Guy Fairfax Cary House

61 East 91st Street, Manhattan, New York

Built in 1922, for Guy Fairfax Cary (1879-1950) and his wife, the Hon. Cynthia Burke Roche (1884-1966). It was designed by Mott B. Schmidt in the Neo-Georgian style that perhaps reminded Cynthia of the London she knew through her father - an Anglo-Irish Lord, ancestor of Princess Diana and Oliver Platt, and a compulsive gambler and womanizer to boot. Their elegant house that they filled with their notable collection of antiques is better known today as the largest part of the Dalton School, and some may recognize it from when it appeared in Woody Allen's 1979 film Manhattan.....

This house is best associated with...

Guy Fairfax Cary

Lawyer, of 61 East 91st Street, New York City & "Oak Hill" Jericho, Long Island

1879-1950

Cynthia (Burke Roche) Cary

Hon. Cynthia (Burke Roche) Burden, Cary; Art Collector

1884-1966

Guy and Cynthia Cary were rare among the New York elite on account that both of them came from titled families. Cynthia, as already stated, was the daughter of the 3rd Lord Fermoy, whereas Guy was a great-grandson of the 9th Lord Fairfax for whose family Fairfax County in Virginia is named - 40,000-acres of which was still owned by the 9th Lord who was among the last guests invited to Mount Vernon before Washington died.

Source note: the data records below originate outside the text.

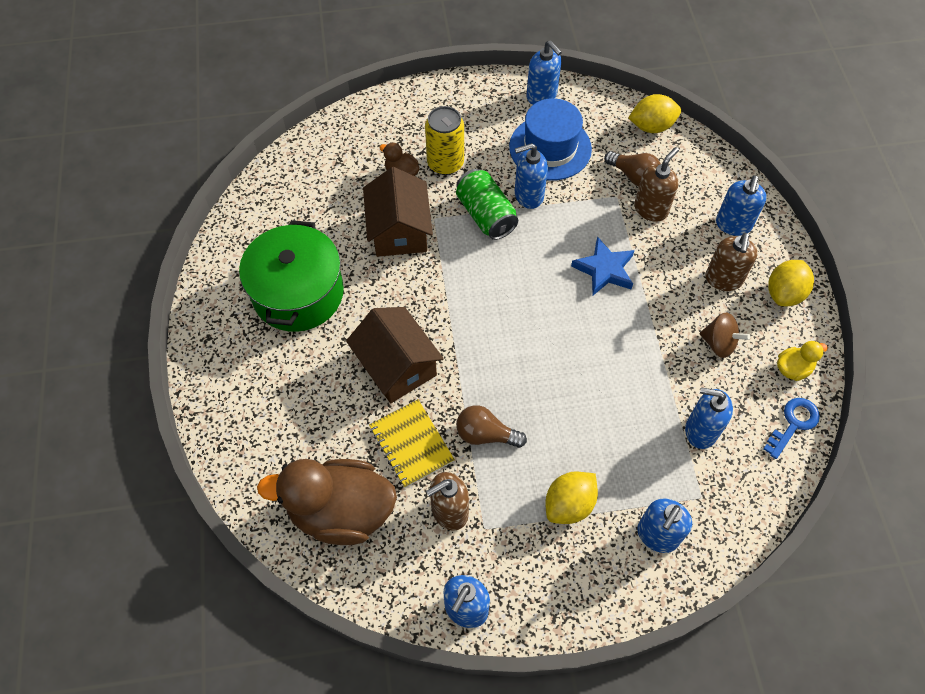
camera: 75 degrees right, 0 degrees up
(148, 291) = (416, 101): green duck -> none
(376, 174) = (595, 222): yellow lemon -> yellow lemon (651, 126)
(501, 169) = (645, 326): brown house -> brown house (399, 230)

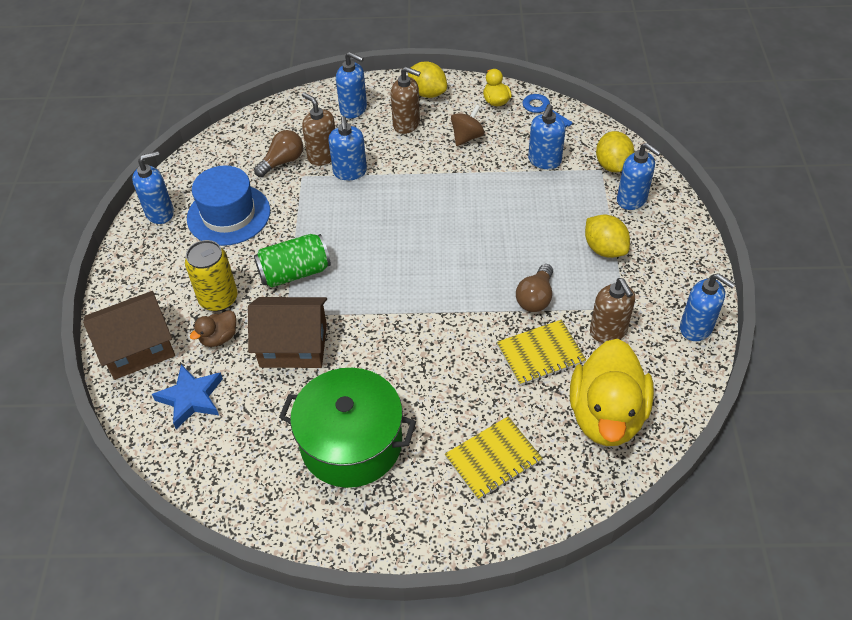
camera: 80 degrees left, 10 degrees down
(286, 410) = (493, 459): none -> yellow notebook
(341, 512) = (606, 415): brown duck -> yellow duck
(397, 366) = (455, 359): brown house -> brown house (138, 348)
(528, 195) = (281, 237): blue soap dispenser -> blue soap dispenser (350, 172)
(604, 269) = (379, 195): blue star -> blue star (191, 398)
(651, 126) = (230, 141): yellow lemon -> yellow lemon (612, 165)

Cynthia's first husband, Arthur Scott Burden, died in 1921. His premature death from the effects of a fall while playing polo at Oak Hill was the second tragedy to befall the Burden family following the premature death of Natica Rives Burden in 1908. Cynthia and Natica had been great friends and were described as being, "girls of exceptional charm and vivacity and (they) had few rivals for popularity". Cynthia's popularity saw her remarried by July the following year to Guy at Elm Court in front of 70 close friends and family, surrounded by 11,000-Columbia Roses plus "thousands of other blossoms, together with potted plants, ferns and palms". By the time they returned from their honeymoon at Bertie Goelet's fishing lodge in Quebec, their townhouse was all but complete.

Their imposing 5-story red brick townhouse contained 23-rooms, 10-bathrooms and 2-elevators. It cost $1.3 million to build and occupied a plot measuring 51-by-100.8-feet. The Carys were both passionate about antiques and over the years they filled their home with an impressive collection. The "Cynthia Cary Collection" at the Redwood Library in Newport remains perhaps one of its most significant gifts. Collected by the Carys over several decades it contains nearly 200 English and Continental pattern books of furniture, decoration and ornament dating from the late 15th to the mid-19th century, plus, "a blend of builder’s manuals and gentleman’s folios (providing) a window into period building techniques and the diffusion of architectural knowledge and its styles and fashions".

After Guy Cary died in 1950 his widow moved permanently to Elm Court in Newport - where she was a well-known sight, easily recognizable wherever she went shaded by her, "perpetual parasol". The house in Manhattan was left to their son, Guy Fairfax Cary Jr., who briefly lived here before selling it in 1952 to be used as a nursing and convalescent home referred to as "Park Town House" under the direction of Mrs L.L. Gaines.

The artwork, furniture and fine wine that didn't make it to Newport was sold off by Christies of New York. But, aside from the gift to the Redwood Library, other gifts were made too, such as a portrait by Henry Raeburn that Guy Jr. gave to the Met Museum in memory of his mother. Ironically, the subject - the "unruly" George Harley Drummond - "ruined his life by gambling and dissipation," just as Mrs Cary's father had done, and one wonders if she knew the subject's story when she paid Knoedler $36,000 for it in 1916. It shows the subject standing next to a horse's behind - did it contain a subliminal message?

In 1964, the Dalton School acquired the property, "providing an ideal setting for kindergartners and first graders" and it remains part of the school campus to this day.